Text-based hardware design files

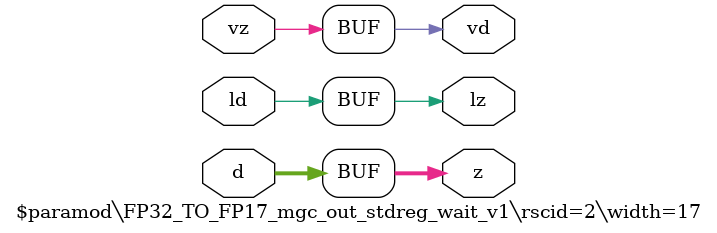
<source format=v>
module \$paramod\FP32_TO_FP17_mgc_out_stdreg_wait_v1\rscid=2\width=17 (ld, vd, d, lz, vz, z);
  (* src = "./vmod/vlibs/HLS_fp32_to_fp17.v:47" *)
  input [16:0] d;
  (* src = "./vmod/vlibs/HLS_fp32_to_fp17.v:45" *)
  input ld;
  (* src = "./vmod/vlibs/HLS_fp32_to_fp17.v:48" *)
  output lz;
  (* src = "./vmod/vlibs/HLS_fp32_to_fp17.v:46" *)
  output vd;
  (* src = "./vmod/vlibs/HLS_fp32_to_fp17.v:49" *)
  input vz;
  (* src = "./vmod/vlibs/HLS_fp32_to_fp17.v:50" *)
  output [16:0] z;
  assign lz = ld;
  assign vd = vz;
  assign z = d;
endmodule

</source>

* What this task involves:
Copy each line, exactly, that falls between the line containing "lz, vz, z);" and the end of the entries, both included.

* Completed task:
module \$paramod\FP32_TO_FP17_mgc_out_stdreg_wait_v1\rscid=2\width=17 (ld, vd, d, lz, vz, z);
  (* src = "./vmod/vlibs/HLS_fp32_to_fp17.v:47" *)
  input [16:0] d;
  (* src = "./vmod/vlibs/HLS_fp32_to_fp17.v:45" *)
  input ld;
  (* src = "./vmod/vlibs/HLS_fp32_to_fp17.v:48" *)
  output lz;
  (* src = "./vmod/vlibs/HLS_fp32_to_fp17.v:46" *)
  output vd;
  (* src = "./vmod/vlibs/HLS_fp32_to_fp17.v:49" *)
  input vz;
  (* src = "./vmod/vlibs/HLS_fp32_to_fp17.v:50" *)
  output [16:0] z;
  assign lz = ld;
  assign vd = vz;
  assign z = d;
endmodule

</source>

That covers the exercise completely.